> Supplied data:
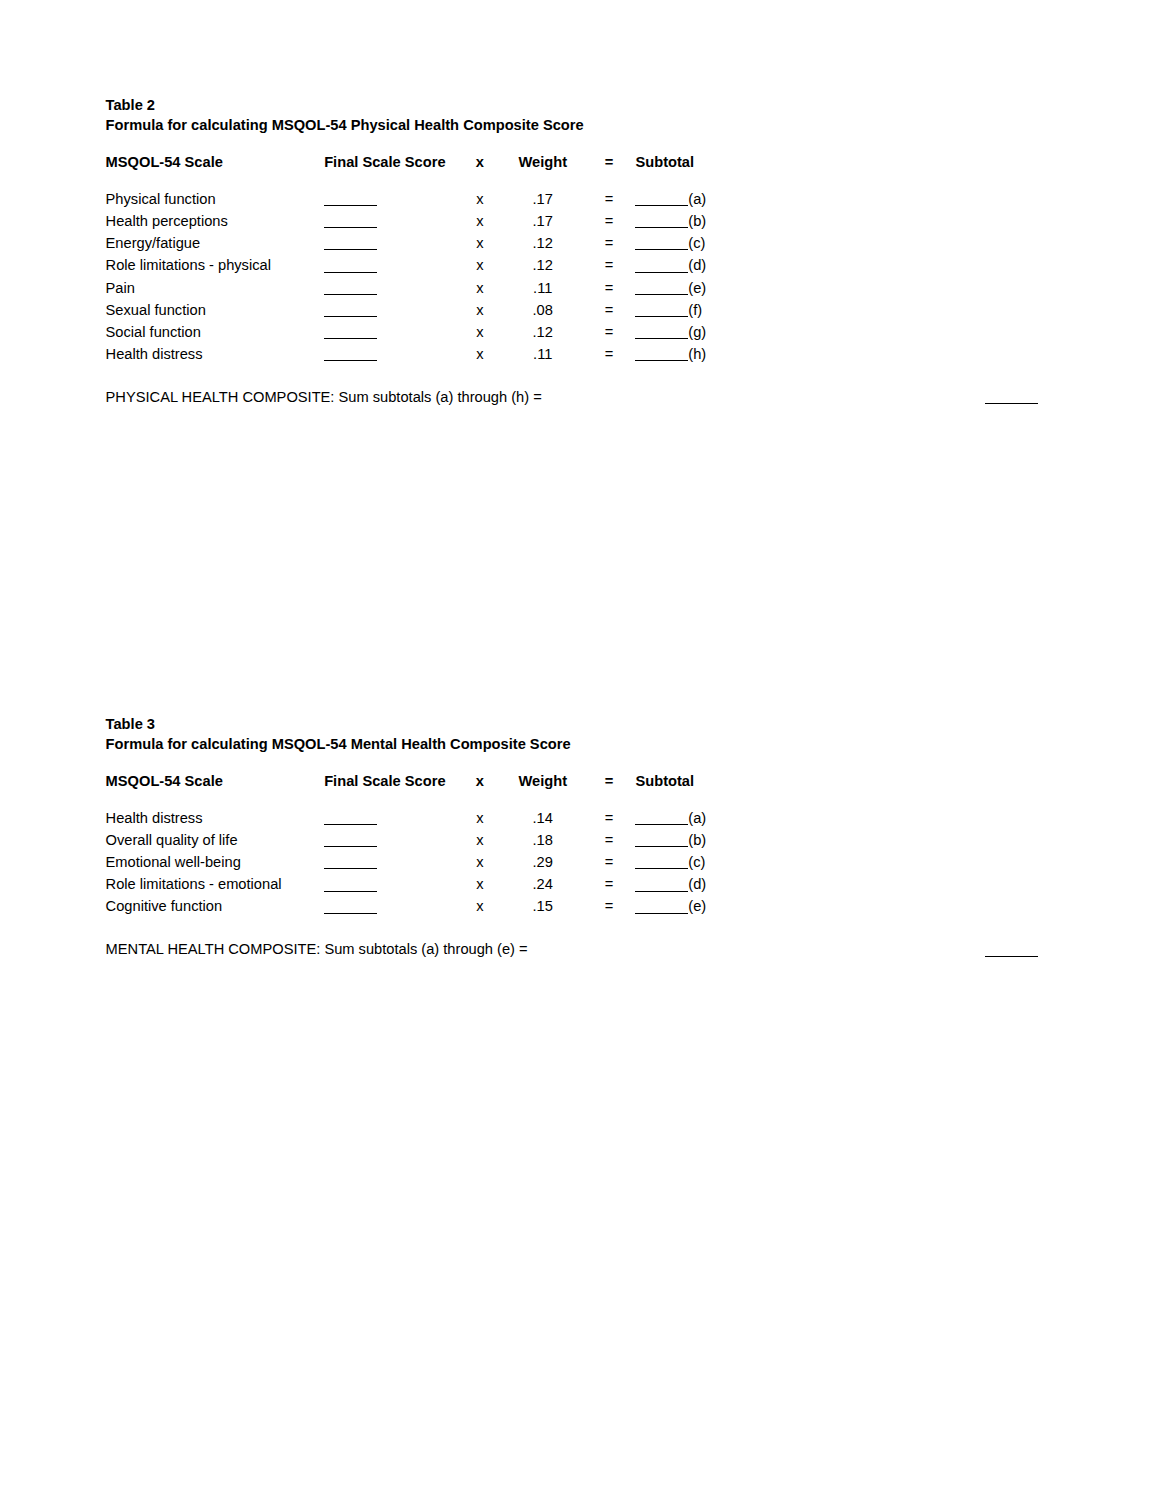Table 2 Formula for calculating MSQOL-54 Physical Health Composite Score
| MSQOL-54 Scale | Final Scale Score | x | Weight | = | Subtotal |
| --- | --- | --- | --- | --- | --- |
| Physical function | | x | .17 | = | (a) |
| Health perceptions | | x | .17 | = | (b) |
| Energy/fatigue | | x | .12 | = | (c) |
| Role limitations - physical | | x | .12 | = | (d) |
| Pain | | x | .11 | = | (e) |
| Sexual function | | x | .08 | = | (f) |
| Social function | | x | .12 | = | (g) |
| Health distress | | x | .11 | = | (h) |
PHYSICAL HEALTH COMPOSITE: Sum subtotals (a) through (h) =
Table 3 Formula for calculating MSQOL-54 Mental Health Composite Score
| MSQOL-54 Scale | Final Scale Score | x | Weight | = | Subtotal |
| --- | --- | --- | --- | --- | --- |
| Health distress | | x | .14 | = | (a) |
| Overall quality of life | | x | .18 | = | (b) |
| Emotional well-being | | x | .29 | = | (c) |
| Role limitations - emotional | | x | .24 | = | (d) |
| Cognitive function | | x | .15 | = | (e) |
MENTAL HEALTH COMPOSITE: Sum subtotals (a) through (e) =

> Task requirements: Your answer must be an exact repeat of the records above, with no pictures in it.

> Exercise output:
Table 2 Formula for calculating MSQOL-54 Physical Health Composite Score
| MSQOL-54 Scale | Final Scale Score | x | Weight | = | Subtotal |
| --- | --- | --- | --- | --- | --- |
| Physical function | | x | .17 | = | (a) |
| Health perceptions | | x | .17 | = | (b) |
| Energy/fatigue | | x | .12 | = | (c) |
| Role limitations - physical | | x | .12 | = | (d) |
| Pain | | x | .11 | = | (e) |
| Sexual function | | x | .08 | = | (f) |
| Social function | | x | .12 | = | (g) |
| Health distress | | x | .11 | = | (h) |
PHYSICAL HEALTH COMPOSITE: Sum subtotals (a) through (h) =
Table 3 Formula for calculating MSQOL-54 Mental Health Composite Score
| MSQOL-54 Scale | Final Scale Score | x | Weight | = | Subtotal |
| --- | --- | --- | --- | --- | --- |
| Health distress | | x | .14 | = | (a) |
| Overall quality of life | | x | .18 | = | (b) |
| Emotional well-being | | x | .29 | = | (c) |
| Role limitations - emotional | | x | .24 | = | (d) |
| Cognitive function | | x | .15 | = | (e) |
MENTAL HEALTH COMPOSITE: Sum subtotals (a) through (e) =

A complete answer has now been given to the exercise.